A felicidade que desejamos não virá da reestruturação do mundo que nos cerca, mas da transformação de nosso mundo interior. O indesejável sofrimento só cessará na medida em que não embotarmos nossa mente com todos os tipos de negatividades. Enquanto não reconhecermos que felicidades e sofrimentos têm sua origem em nossa própria mente, enquanto não soubermos distinguir o que, por nossa mente, é proveitoso ou nocivo, e ver que a deixamos entregue à sua insalubridade ordinária, permanecemos impotentes para estabelecer um estado de felicidade autêntica, impotentes para evitar as contínuas ressurgências do sofrimento. Qualquer que seja nossa esperança, ela é sempre decepcionada. 

Se, ao descobrirmos no espelho a sujidade de nosso rosto, decidíssemos lavar o espelho, mesmo que esfregássemos fortemente com sabão e água em abundância, nada aconteceria, nem a mínima sujeira desapareceria do reflexo. Por falta de orientarmos nossos esforços para o objeto justo, eles permanecem perfeitamente vãos. Eis porque o budismo e a meditação têm ênfase na compreensão de que felicidades e sofrimentos não dependem fundamentalmente do mundo exterior, mas de nossa própria mente. Na falta dessa compreensão, nunca nos voltaríamos para o interior e continuaríamos a investir nossa energia e nossas esperanças numa vã busca exterior. Uma vez adquirida essa compreensão, podemos lavar nosso rosto: o reflexo surgirá limpo no espelho.

AS CONDIÇÕES AUXILIARES

A meditação concerne à mente. Mas, para meditar, é preciso reunir um certo número de condições auxiliares que nos ajudam.

Primeiramente, após ter compreendido que felicidades e sofrimentos dependem essencialmente de nossa mente, é preciso estar penetrado de uma viva aspiração a meditar juntamente com a alegria por essa perspectiva. Em segundo lugar, é indispensável ser guiado por um instrutor que nos ensine como meditar. Se nós nos propomos a ir a certo lugar, para nós desconhecido, sem ajuda de alguém que o conheça melhor, talvez fique muito difícil atingir o destino. Entregues à aventura, nos desgarraríamos ou nos perderíamos em longos desvios. Sem mestre, sensei ou instrutor para guiar nossa meditação, iríamos por caminhos tortuosos. Em terceiro lugar, o local onde meditamos se reveste de certa importância, em particular para os principiantes. As circunstâncias nas quais vivemos atualmente exercem sobre nós uma influência opressora e provocam um abundante fluxo de pensamentos que paralisa nossas tentativas de meditação. Facilita, portanto, ir até um local tranquilo, afastado das atividades mundanas, para treinar nossa mente. Nossa mente de meditação não pode se desenvolver adequadamente em condições em que reinam, soberanas, as distrações e as permanentes solicitações exteriores.

COMO MEDITAR

Já no local, é necessário libertar o corpo de toda atividade, libertar a mente dos pensamentos voltados ao passado e ao futuro, libertar a palavra da conversação profana. Nosso corpo, palavra e mente são deixados em repouso, naturalmente à vontade.
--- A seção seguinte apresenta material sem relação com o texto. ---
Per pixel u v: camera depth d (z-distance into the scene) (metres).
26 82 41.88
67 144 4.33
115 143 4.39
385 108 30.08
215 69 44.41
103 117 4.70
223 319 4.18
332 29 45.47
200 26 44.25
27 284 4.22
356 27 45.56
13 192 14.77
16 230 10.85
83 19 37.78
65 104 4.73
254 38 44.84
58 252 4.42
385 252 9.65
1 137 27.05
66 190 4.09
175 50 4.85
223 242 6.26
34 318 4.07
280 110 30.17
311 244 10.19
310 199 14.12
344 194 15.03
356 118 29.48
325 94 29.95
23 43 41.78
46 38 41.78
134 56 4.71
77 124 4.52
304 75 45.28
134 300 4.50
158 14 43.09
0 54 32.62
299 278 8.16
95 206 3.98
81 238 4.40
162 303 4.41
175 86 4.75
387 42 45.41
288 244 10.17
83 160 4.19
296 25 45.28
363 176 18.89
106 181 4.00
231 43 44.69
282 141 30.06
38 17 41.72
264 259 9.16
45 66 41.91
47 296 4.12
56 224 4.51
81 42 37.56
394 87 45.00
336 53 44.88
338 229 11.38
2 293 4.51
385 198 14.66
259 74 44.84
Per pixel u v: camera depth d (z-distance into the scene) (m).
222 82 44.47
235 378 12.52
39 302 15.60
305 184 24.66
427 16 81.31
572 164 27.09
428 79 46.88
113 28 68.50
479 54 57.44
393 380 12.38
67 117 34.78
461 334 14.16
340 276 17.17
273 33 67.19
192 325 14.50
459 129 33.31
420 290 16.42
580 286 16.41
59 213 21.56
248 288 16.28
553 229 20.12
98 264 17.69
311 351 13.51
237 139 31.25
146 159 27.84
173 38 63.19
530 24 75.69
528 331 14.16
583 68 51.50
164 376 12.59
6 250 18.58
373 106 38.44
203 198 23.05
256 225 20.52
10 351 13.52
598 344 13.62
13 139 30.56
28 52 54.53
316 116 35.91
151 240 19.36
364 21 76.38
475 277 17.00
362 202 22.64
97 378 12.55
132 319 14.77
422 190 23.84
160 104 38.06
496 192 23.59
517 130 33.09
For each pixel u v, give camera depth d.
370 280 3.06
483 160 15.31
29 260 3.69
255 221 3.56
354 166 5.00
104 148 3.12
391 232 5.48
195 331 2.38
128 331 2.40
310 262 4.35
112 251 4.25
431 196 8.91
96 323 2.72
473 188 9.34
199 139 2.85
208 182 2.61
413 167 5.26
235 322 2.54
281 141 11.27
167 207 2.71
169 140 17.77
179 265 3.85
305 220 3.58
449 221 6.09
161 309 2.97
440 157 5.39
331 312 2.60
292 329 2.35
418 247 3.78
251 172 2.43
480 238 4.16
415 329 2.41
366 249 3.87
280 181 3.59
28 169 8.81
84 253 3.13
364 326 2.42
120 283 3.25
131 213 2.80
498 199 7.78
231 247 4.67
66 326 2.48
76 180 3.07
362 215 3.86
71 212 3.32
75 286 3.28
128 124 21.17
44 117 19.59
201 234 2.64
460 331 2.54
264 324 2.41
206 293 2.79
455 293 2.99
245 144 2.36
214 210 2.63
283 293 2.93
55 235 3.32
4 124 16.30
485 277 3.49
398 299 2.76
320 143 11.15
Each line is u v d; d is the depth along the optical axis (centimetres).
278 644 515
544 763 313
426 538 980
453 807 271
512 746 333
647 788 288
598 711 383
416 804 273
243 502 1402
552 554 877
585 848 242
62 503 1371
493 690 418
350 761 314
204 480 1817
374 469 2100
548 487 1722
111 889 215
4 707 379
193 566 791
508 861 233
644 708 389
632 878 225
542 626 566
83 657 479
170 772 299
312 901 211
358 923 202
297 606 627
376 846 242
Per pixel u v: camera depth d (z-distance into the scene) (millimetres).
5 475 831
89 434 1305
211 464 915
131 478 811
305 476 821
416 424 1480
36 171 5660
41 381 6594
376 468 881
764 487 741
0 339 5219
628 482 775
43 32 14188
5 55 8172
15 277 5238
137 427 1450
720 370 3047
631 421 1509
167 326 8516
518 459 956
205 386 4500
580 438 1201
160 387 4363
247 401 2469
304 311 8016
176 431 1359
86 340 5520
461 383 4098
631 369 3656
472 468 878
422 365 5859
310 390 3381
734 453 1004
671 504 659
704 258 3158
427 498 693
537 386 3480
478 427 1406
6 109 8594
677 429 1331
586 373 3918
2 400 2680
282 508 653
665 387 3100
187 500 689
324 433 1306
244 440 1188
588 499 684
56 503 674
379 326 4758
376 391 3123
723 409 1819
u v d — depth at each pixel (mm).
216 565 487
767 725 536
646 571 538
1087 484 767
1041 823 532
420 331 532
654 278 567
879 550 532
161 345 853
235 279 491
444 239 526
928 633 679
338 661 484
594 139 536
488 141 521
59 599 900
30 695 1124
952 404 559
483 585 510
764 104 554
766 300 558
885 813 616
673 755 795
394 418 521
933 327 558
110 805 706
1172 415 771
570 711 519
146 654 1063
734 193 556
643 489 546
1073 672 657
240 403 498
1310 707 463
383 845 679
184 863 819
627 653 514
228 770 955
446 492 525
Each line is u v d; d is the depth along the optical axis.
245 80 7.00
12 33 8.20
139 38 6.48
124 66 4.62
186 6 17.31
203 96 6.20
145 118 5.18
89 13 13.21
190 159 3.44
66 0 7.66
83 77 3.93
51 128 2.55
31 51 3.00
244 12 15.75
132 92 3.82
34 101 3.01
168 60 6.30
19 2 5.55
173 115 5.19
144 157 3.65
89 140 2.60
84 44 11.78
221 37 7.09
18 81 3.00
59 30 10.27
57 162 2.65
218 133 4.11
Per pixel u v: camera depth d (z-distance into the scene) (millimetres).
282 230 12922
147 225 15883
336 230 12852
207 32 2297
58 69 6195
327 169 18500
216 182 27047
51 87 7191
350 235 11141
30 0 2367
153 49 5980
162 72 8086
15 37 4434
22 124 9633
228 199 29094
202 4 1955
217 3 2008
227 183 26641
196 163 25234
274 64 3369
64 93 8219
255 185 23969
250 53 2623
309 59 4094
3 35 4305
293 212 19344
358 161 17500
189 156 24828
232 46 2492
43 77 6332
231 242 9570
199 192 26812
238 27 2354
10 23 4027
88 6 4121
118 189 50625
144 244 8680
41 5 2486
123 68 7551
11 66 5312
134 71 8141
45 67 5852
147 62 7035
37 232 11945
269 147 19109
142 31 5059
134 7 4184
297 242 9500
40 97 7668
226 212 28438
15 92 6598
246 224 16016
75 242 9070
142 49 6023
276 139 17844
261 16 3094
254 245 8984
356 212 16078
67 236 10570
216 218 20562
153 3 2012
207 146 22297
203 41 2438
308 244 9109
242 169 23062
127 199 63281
A postura corporal é importante. Nosso corpo é percorrido por uma rede de canais sutis (nadis) nos quais circulam as energias sutis (prana). A produção dos pensamentos está ligada à circulação dessas energias. A agitação do corpo engendra a agitação dos canais e das energias, o que, por sua vez, favorece a turbulência mental.

A atividade oral, a formação dos sons, também depende da atividade das energias. Falar em demasia perturba-as, aumentando a produção de pensamento. Guardar o silêncio favorece a meditação.

Preservar a calma da palavra e controlar o corpo predispõe, portanto, à calma interior evitando a criação de um fluxo de pensamentos demasiado abundante. Corpo e a palavra controlados, a mente estará predisposta ao repouso.

Falsas ideias são às vezes alimentadas quanto ao que é a meditação. Para alguns, meditar é passar em revista e analisar os acontecimentos de sua vida cotidiana ocorridos nos dias, meses e anos passados. Para outros, meditar é encarar o porvir, refletir sobre a conduta a manter, formar projetos e prazos. Essas duas abordagens são incorretas. A produção de pensamentos concernentes ao passado ou ao futuro está, por si mesma, em contradição com o estabelecimento da mente na calma, mesmo quando o corpo e a palavra permanecem inativos. 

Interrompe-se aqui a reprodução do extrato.